Skinner giggled a bit, then saw his friend looking angrily at him.
"Sorry, Bob, but I couldn`t resist..."
"I`ll bet you couldn`t."
"Well, I came with good news, Bob. Because of the merge, Springfield Academy will be hiring two new teachers, convicts, actually, because they can probably control the class. The subjects will be medical and science."
"What`s your point?"
"Well, you may be the medical professor. If you want."
Bob sort of froze.
"Bob?"
After what seemed to be an eternity, Bob spoke.
"M-medical professor?"
"Of course. I`m not joking, Bob. I never joke about matters this serious."
"Then of course I`ll be the medical professor."
"Great! Now I just need to find a science professor."
"Good luck."
Skinner walked off, looking for Bob`s brother.
(They`ll both be surprised, finding out that they`re co-workers)
Skinner approached the blonde man, who seemed to be talking to the guy with the tattoo. "Excuse me, but are you Mr. Terwilliger?"
"Depends which one you`re looking for."
"O.K., then. Which one are you?"
"Well, why don`t you tell me?"
"I - um, well, your first name isn`t why I`m here."
"Really? Then why are you here?"
"Well, if you would shut up, I would tell you."
"Sorry."
"Right. Anyway, I`m here because - well, first, tell me this.

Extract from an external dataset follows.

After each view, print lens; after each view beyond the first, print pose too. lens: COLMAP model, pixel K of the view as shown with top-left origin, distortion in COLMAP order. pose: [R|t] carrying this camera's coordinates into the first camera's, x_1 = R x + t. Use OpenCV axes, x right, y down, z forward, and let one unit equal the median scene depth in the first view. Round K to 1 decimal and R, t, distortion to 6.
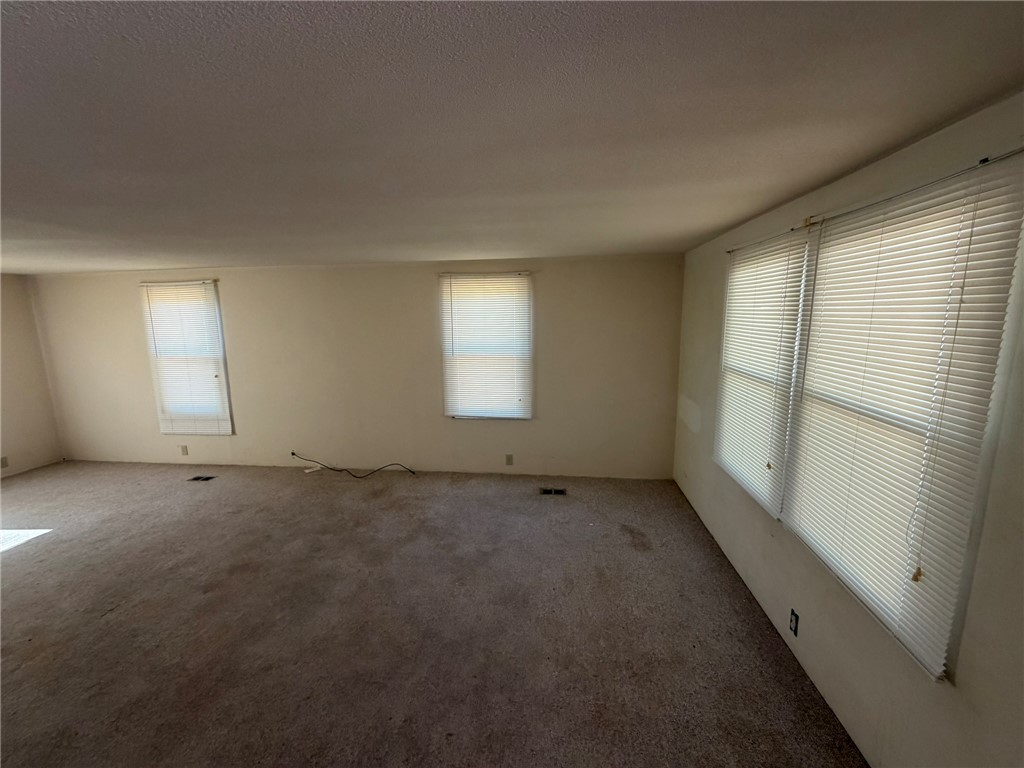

Have you heard about the school merge and the games show?"
"One too many times. That guy over there, Hutz, keeps bragging about how his ex-niece won the show."
Terwilliger wrinkled his nose in disgust.
"Uck. He`s in for continued false cases and such; he`s a 'lawyer.' And, may I add, I emphasize 'lawyer.'
"So, what was it that you were going to talk to me about?"
"Well, about the school merge...Springfield Academy is hiring two new teachers, both to be convicts. One will be teaching medical, the other, science.
"Since you`re the only convict that I found who is licensed to teach science, I was wondering if you wanted the job."
"Of course," Terwilliger said quickly. Skinner thought he saw the man smile evilly, but it was probably his imagination.
(You are in a penitentiary, after all. Maybe that`s just how he smiles)
"We start next Monday. Be prepared; you`re teaching from first graders to seniors in college."
"Oh, I`ll be ready; believe me, I`ll be ready."
(Was that an ominous voice? Stop it, Seymour, you`re scaring yourself)
"Great. We`ll see you then."
"Oh, I can`t wait." The man snickered.
Skinner walked out and into Wiggum`s office, where the man was gorging on doughnuts.
"So, Skinner, find your guys?" the police chief asked with a mouth full of doughnuts.
"Oh, yes, the, um, Terwilliger brothers."
"O.K., hold on a second."
He reached into his desk and pulled out some papers and a stamp. He stamped one page, with Bob`s picture on it. It was stapled to many other papers. Wiggum then stamped another paper, with about two other pages stapled to it. This one had Bob`s brother on it. Wiggum then handed the papers to Skinner. "There ya go."
"Thank you,-"
(you fat pig)
"-chief."
Skinner walked back into the mess hall, reading Terwilliger`s paper.
(Oh yeah, his name was Cecil. Interesting name. Dear God, that`s his middle name?!?)
He walked up to the brothers, who were talking with the tattooed prisoner again. "May I see a-"
Skinner read the paper.
"-Cecil Glisan Terwilliger?"
Skinner snickered along with Bob and the convict with the brown hair. Cecil turned red with embarrassment.
"And a-"
Skinner read the other paper.
"-Robert Underdunk Terwilliger as well."
Now it was Cecil`s turn to laugh with Skinner and the other prisoner. Bob`s face grew as red as his hair, so that you could only distinguish his bright green eyes from the rest of his face. "Heh, heh," he muttered.
The brothers walked over to Skinner.
"I`ve got good news," said Skinner, smiling, "you have both been granted parole."
"That`s great!" Bob said enthusiastically.
"Wait. Why`s Bob getting out?"
"Why are you getting out?"
Skinner smiled. "Because you`re both the new professors! Congratulations!"
The boys stared at Skinner in horror. "What?!?"
"I want out. I`m not working with this git."
"It`s too late; you can`t back now because you`ve already both been granted parole," Skinner said, a bit surprised.
"D`oh!" the brothers cried in unison, slapping themselves on the foreheads.